Digital Applications in a Local History Museum

In February, I visited the Museum of the San Ramon Valley in Danville, California.  I returned again last week to talk to Beverly Lane about possible digital history projects for students and learned more about the digital application that the museum used for the temporary exhibit: “Stir Crazy Quilts: Quilting During the Pandemic,” which runs through the end of May.

Credit: Arden Dougan and Museum Of San Ramon Valley

The exhibit features the work of quilters during the covid shutdown.  Working remotely, quilters created traditional quilts with scraps that they had on hand at home, joined with friends over zoom, quilted blocks for collective crafts, and created squares that indicated their activities during the shutdown (books, zoom sessions, voting, injustice, and wine), and a few expressed the political themes of the moment such as Arden Dougan’s Quinevere.

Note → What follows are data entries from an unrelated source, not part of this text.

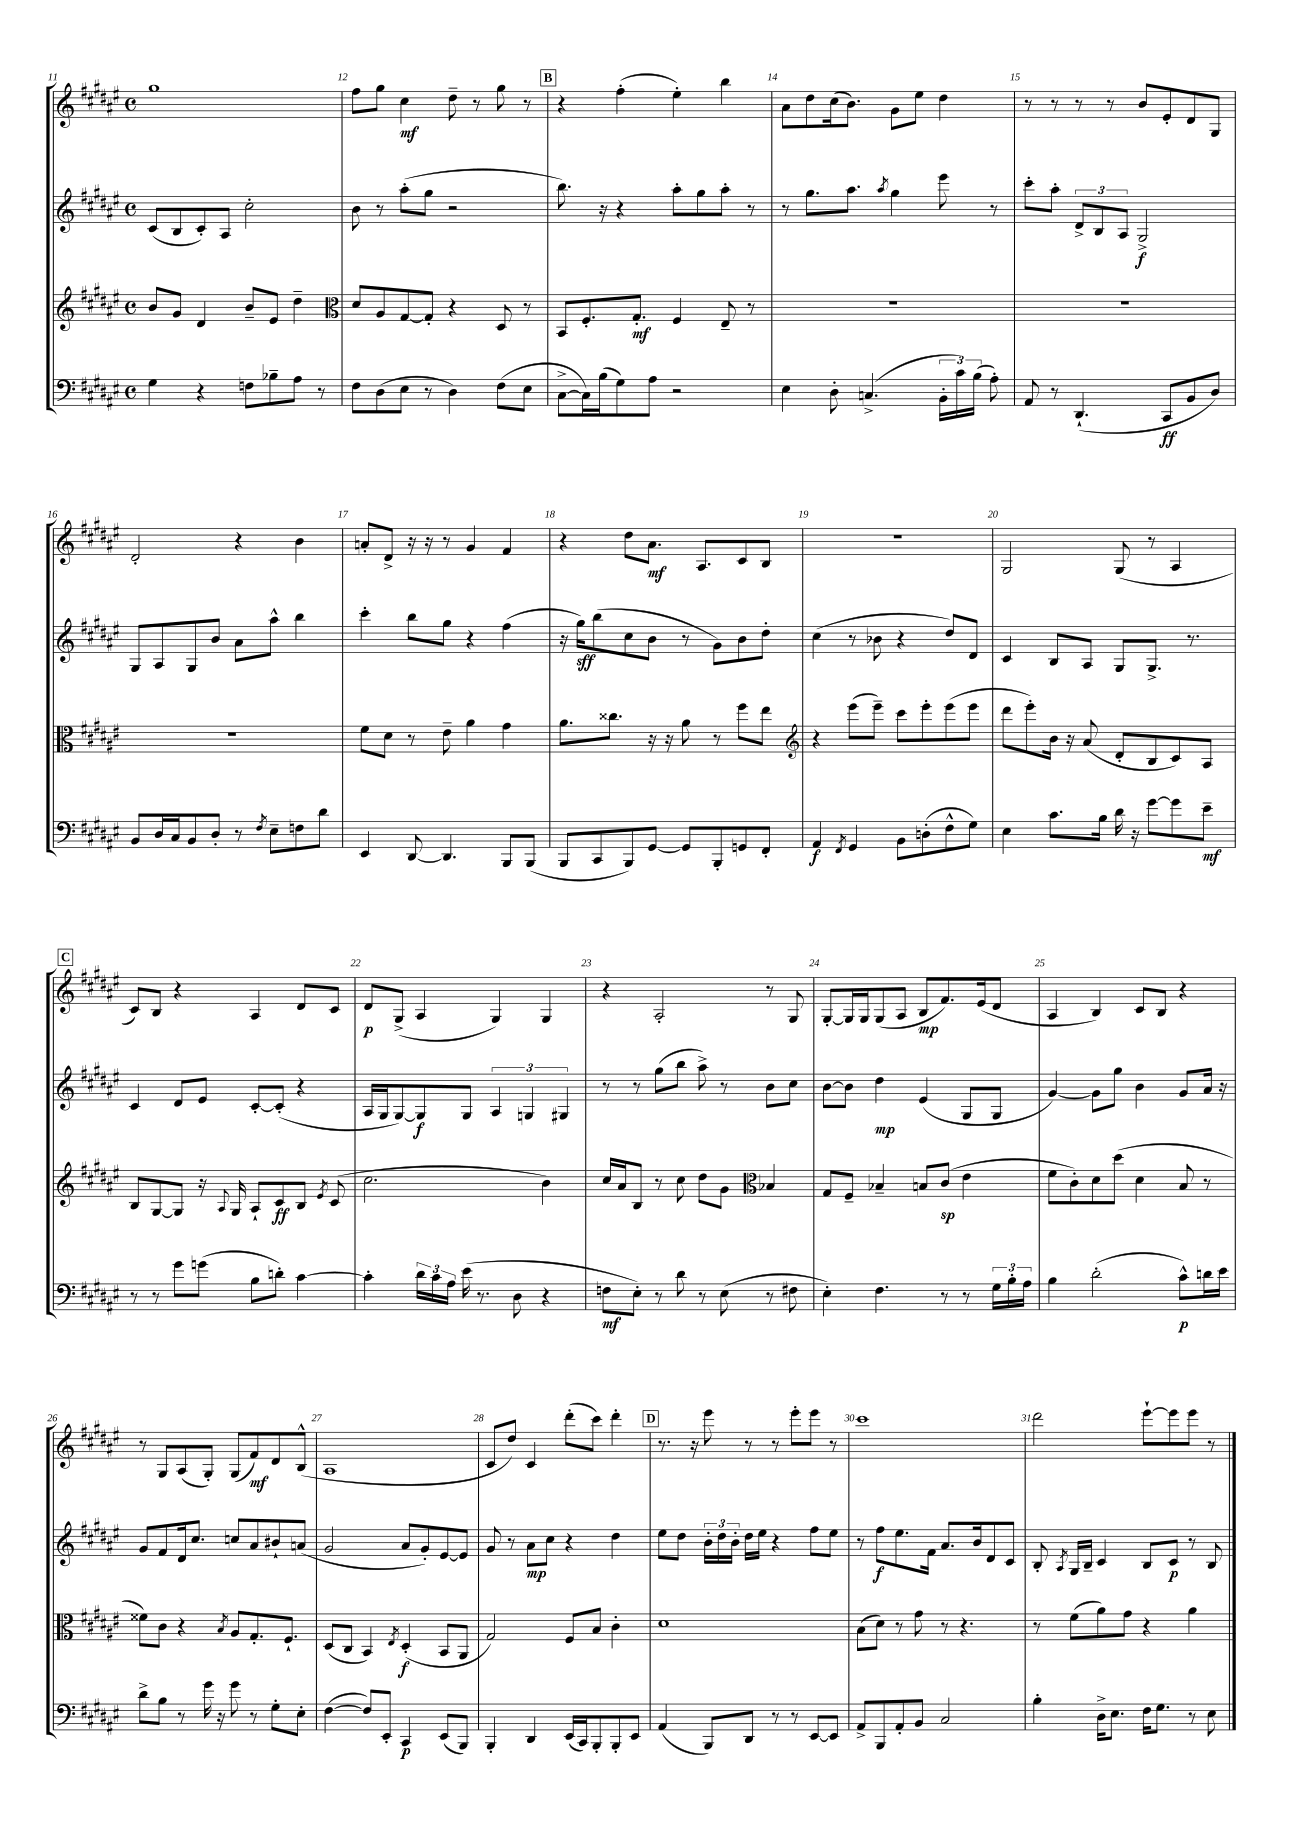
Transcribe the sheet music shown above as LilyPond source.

<<
\new StaffGroup <<
\new Staff = "s0" {
    \clef treble \key fis \major \defaultTimeSignature \time 4/4
    \autoBeamOff gis''1 |
    fis''8[ gis''8] cis''4\mf dis''8-- r8 gis''8 r8 |
    \mark \markup { \box "B" } r4 fis''4-.( eis''4-.) b''4 |
    ais'8[ dis''8 cis''16( b'8.]) gis'8[ eis''8] dis''4 |
    r8 r8 r8 r8 b'8[ eis'8-. dis'8 gis8] |
    dis'2-. r4 b'4 |
    a'8[-. dis'8]-> r16 r16 r8 gis'4 fis'4 |
    r4 dis''8[ ais'8.]\mf ais8.[ cis'8 b8] |
    R1 |
    gis2 gis8( r8 ais4 |
    \mark \markup { \box "C" } cis'8[) b8] r4 ais4 dis'8[ cis'8] |
    dis'8[\p gis8]->( ais4 gis4) gis4 |
    r4 ais2-. r8 gis8 |
    gis8[~-. gis16 gis16 gis8( ais8] b8[\mp fis'8.) eis'16( dis'8] |
    ais4 b4) cis'8[ b8] r4 |
    r8 gis8[ ais8( gis8]-.) gis8[( fis'8\mf) dis'8 b8]-^( |
    ais1 |
    cis'8[ dis''8]) cis'4 dis'''8[-.( cis'''8]) dis'''4-. |
    \mark \markup { \box "D" } r8. r16 eis'''8 r8 r8 eis'''8[-. eis'''8] r8 |
    cis'''1 |
    dis'''2 eis'''8[~-! eis'''8 eis'''8] r8 \bar "|." |
}
\new Staff = "s1" {
    \clef treble \key fis \major \defaultTimeSignature \time 4/4
    \autoBeamOff cis'8[( b8 cis'8-.) ais8] cis''2-. |
    b'8 r8 ais''8[-.( gis''8] r2 |
    \mark \markup { \box "B" } b''8.) r16 r4 ais''8[-. gis''8 ais''8]-. r8 |
    r8 gis''8.[ ais''8.] \acciaccatura { ais''8 } gis''4 eis'''8 r8 |
    cis'''8[-. ais''8]-. \tuplet 3/2 { dis'8[-> b8 ais8] } gis2->\f |
    gis8[ ais8 gis8 b'8] ais'8[ ais''8]-^ b''4 |
    cis'''4-. b''8[ gis''8] r4 fis''4( |
    r16 gis''16[\sff) b''8( cis''8 b'8] r8 gis'8[) b'8 dis''8]-. |
    cis''4( r8 bes'8 r4 dis''8[) dis'8] |
    cis'4 b8[ ais8] gis8[ gis8.]-> r8. |
    \mark \markup { \box "C" } cis'4 dis'8[ eis'8] cis'8[~-. cis'8]-.( r4 |
    ais16[ gis16 gis8~) gis8\f gis8] \tuplet 3/2 { ais4 g4 gis4 } |
    r8 r8 gis''8[( b''8] ais''8->) r8 b'8[ cis''8] |
    b'8[~ b'8] dis''4\mp eis'4( gis8[ gis8] |
    gis'4~) gis'8[ gis''8] b'4 gis'8[ ais'16] r16 |
    gis'8[ fis'8 dis'16 cis''8.] c''8[ ais'8 bis'8-! a'8]( |
    gis'2 ais'8[ gis'8-.) eis'8~ eis'8] |
    gis'8 r8 ais'8[\mp cis''8] r4 dis''4 |
    \mark \markup { \box "D" } eis''8[ dis''8] \tuplet 3/2 { b'16[-. dis''16 b'16]-. } dis''16[ eis''16] r4 fis''8[ eis''8] |
    r8 fis''8[\f eis''8. fis'16] ais'8.[ b'16 dis'8 cis'8] |
    b8-. \acciaccatura { ais8 } gis16[ b16]-- cis'4 b8[ cis'8]\p r8 b8 \bar "|." |
}
\new Staff = "s2" {
    \clef treble \key fis \major \defaultTimeSignature \time 4/4
    \autoBeamOff b'8[ gis'8] dis'4 b'8[-- eis'8] dis''4-- |
    \clef alto dis'8[ ais8 gis8~ gis8]-. r4 dis8 r8 |
    \mark \markup { \box "B" } b,8[ fis8.-. gis8.]-.\mf fis4 eis8-- r8 |
    R1 |
    R1 |
    R1 |
    fis'8[ dis'8] r8 eis'8-- ais'4 gis'4 |
    ais'8.[ cisis''8.] r16 r16 ais'8 r8 fis''8[ eis''8] |
    \clef treble r4 eis'''8[( eis'''8]--) cis'''8[ eis'''8-. eis'''8( eis'''8] |
    dis'''8[ eis'''8-.) b'16] r16 ais'8( dis'8[-. b8 cis'8) ais8] |
    \mark \markup { \box "C" } b8[ gis8~ gis8] r16 \appoggiatura { ais8 } gis16 ais8[-! cis'8\ff b8] \acciaccatura { eis'8 } cis'8( |
    cis''2. b'4) |
    cis''16[ ais'16 b8] r8 cis''8 dis''8[ gis'8] \clef alto bes4 |
    gis8[ fis8]-- bes4-- b8[ cis'8]\sp( eis'4 |
    fis'8[ cis'8-.) dis'8 dis''8]( dis'4 b8 r8 |
    fisis'8[) cis'8] r4 \acciaccatura { b8 } ais8[ gis8.-. fis8.]-! |
    dis8[( cis8] b,4) \acciaccatura { eis8 } dis4-.\f( b,8[ ais,8] |
    gis2) fis8[ b8] cis'4-. |
    \mark \markup { \box "D" } dis'1 |
    b8[( dis'8]) r8 gis'8 r8 r4. |
    r8 fis'8[( ais'8) gis'8] r4 ais'4 \bar "|." |
}
\new Staff = "s3" {
    \clef bass \key fis \major \defaultTimeSignature \time 4/4
    \autoBeamOff gis4 r4 f8[ bes8-- ais8] r8 |
    fis8[ dis8( eis8] r8 dis4) fis8[( eis8] |
    \mark \markup { \box "B" } cis8[~-> cis16) b16( gis8) ais8] r2 |
    eis4 dis8-. c4.->( \tuplet 3/2 { b,16[-. cis'16) b16]( } ais8-.) |
    ais,8 r8 dis,4.-!( cis,8[\ff b,8 dis8]) |
    b,8[ dis16 cis16 b,8 dis8]-. r8 \acciaccatura { fis8 } eis8[-- f8 dis'8] |
    eis,4 dis,8~ dis,4. b,,8[ b,,8]( |
    b,,8[ cis,8 b,,8) gis,8]~ gis,8[ b,,8-. g,8 fis,8]-. |
    ais,4\f \acciaccatura { fis,8 } gis,4 b,8[ d8-.( fis8-^ gis8]) |
    eis4 cis'8.[ b16] dis'16 r16 gis'8[~ gis'8 eis'8]--\mf |
    \mark \markup { \box "C" } r8 r8 gis'8[ g'8]( b8[ d'8]-.) cis'4~ |
    cis'4-. \tuplet 3/2 { dis'16[ cis'16 ais16] } eis'16( r8. dis8 r4 |
    f8[\mf eis8]-.) r8 dis'8 r8 eis8( r8 fis8 |
    eis4-.) fis4. r8 r8 \tuplet 3/2 { gis16[ b16-. ais16] } |
    b4 dis'2-.( cis'8[-^\p) d'16 eis'16] |
    dis'8[-> b8] r8 gis'16 r16 gis'8 r8 gis8[-. eis8]-. |
    fis4~( fis8[) eis,8]-. cis,4\p eis,8[( b,,8]) |
    b,,4-. dis,4 eis,16[( cis,16) b,,8-. b,,8-. eis,8] |
    \mark \markup { \box "D" } ais,4( b,,8[) dis,8] r8 r8 eis,8[~ eis,8] |
    ais,8[-> b,,8 ais,8-. b,8] cis2 |
    b4-. dis16[-> eis8.] fis16[ gis8.] r8 eis8 \bar "|." |
}
>>
>>
\layout { \context { \Score currentBarNumber = #11 \override BarNumber.break-visibility = ##(#f #t #t) barNumberVisibility = #all-bar-numbers-visible } }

The quilt exhibit has a fabulous digital humanities feature.  Using Engage by Cell*, a smartphone application that links audio to a QR code, museum visitors can listen to some of the quilters talk about the inspiration behind their work, the kinds of materials they used, and the conditions through which they worked during the covid pandemic. As someone who does not quilt but who understands the significance of quilting as both art and politics, this interactive feature made the quilts immediately legible. (In the 1970s, for example, feminists contemplated quilting and other forms of needlework as artistically significant aspects of women’s culture.[1])

The stories are short, less than two minutes in length. This takes into account short audience attention spans, which some estimate to be as low as five seconds![2] () More importantly, the app makes use of storytelling “to emphasize aurality as a key element in digital (and especially mobile) interpretive projects,” as Mark Tebeau recommends as a best practice in mobile digital humanities projects.[3] The artists’ expressed their worries and surprising joys as they quilted through the pandemic shutdown.

My only criticism of the feature is that I cannot hear the voices of the artists now that I am away from the museum.  I would like to revisit the stories. So too might researchers interested in quilting, covid, and the politics of 2020.  A related question is where these born digital items will end up being stored.  Do local museums have a way to retain these stories? Is there a way to archive them to make them available to future historians?

*Engage by Cell offers a suite of applications that local museums (and businesses) can use without painstaking development. It is not open source, but it does put the power of digital storytelling in the hands of historians and curators who may not know how to code but are keen to engage their audiences in new ways.                                     


[1] Elaine Hedges, “Quilts and Women’s Culture,” The Radical Teacher (March 1977): 7-10.

[2] Brad Baer, Emily Fry, and Daniel Davis, “Beyond the Screen: Creating interactives that are location, time, preference, and skill responsive,” MW2014: Museums and the Web 2014, February 1, 2014.

[3] Mark Tebeau, “Listening to the City: Oral History and Place in the Digital Era,” Oral History Review 40.1 (2013): 25-35.